I experienced that when I want to debug MSVC cpp code on cursor, it says that cppvsdbg is not supported.
I found it mentioned a long time ago on github, but didn’t find a corresponding solution to debugging MSVC cpp code.
So I’m asking if there’s a plan to follow up and address this issue?
Or is there another way to fix it?
Someone posted an answer on the github page, but it’s not good. Microsoft only licenses the cppvsdbg debugger for VScode and open-source derivatives of VScode. It sounds like cursor.ai can’t be made to work with cppvsdbg because of its proprietary nature; that it would be against the cppvsdbg license.
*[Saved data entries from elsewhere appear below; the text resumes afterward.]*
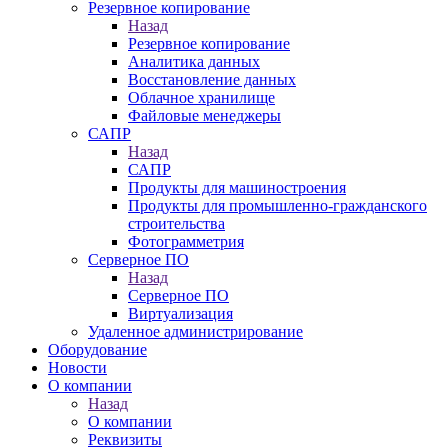
Резервное копирование
Назад
Резервное копирование
Аналитика данных
Восстановление данных
Облачное хранилище
Файловые менеджеры
САПР
Назад
САПР
Продукты для машиностроения
Продукты для промышленно-гражданского
строительства
Фотограмметрия
Серверное ПО
Назад
Серверное ПО
Виртуализация
Удаленное администрирование
Оборудование
Новости
О компании
Назад
О компании
Реквизиты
There is a thread at How can I use the `vsdbg` adapter? · mfussenegger/nvim-dap · Discussion #869 · GitHub where this issue is discussed, along with a workaround. Maybe we could join forces and implement a “solution”? Anyone comfortable with the debug adapter protocol? The idea is to re-route the handshake to be signed using a running vscode instance.
I have been trying to get clang-d (lldb) instead of cppvsdbg to no success (I could via vscode, but I suspect it falls back or uses features of cppvsdbg?). it’d be nice if there was an official guide how to debug cpp apps compiled with msvc on windows.
OMG, guys, I’ve just discovered this, it’s a disaster! Whether you like it or not, people do develop with MSVC, you must support its debugging! What’s the point of all these AI features, if users cannot program in the IDE?!
It is an issue of licensing; as long as it is closed source. In cases like CLion, they have a wrapper around lldb that works out of the box for debugging a MSVC project. Cursor probably expects us to use other debugger on our own. Setting it up a regular lldb is painful (python version mismatch cause debugger to fail) and doesn’t show std types unless you format it and it is also terribly slow.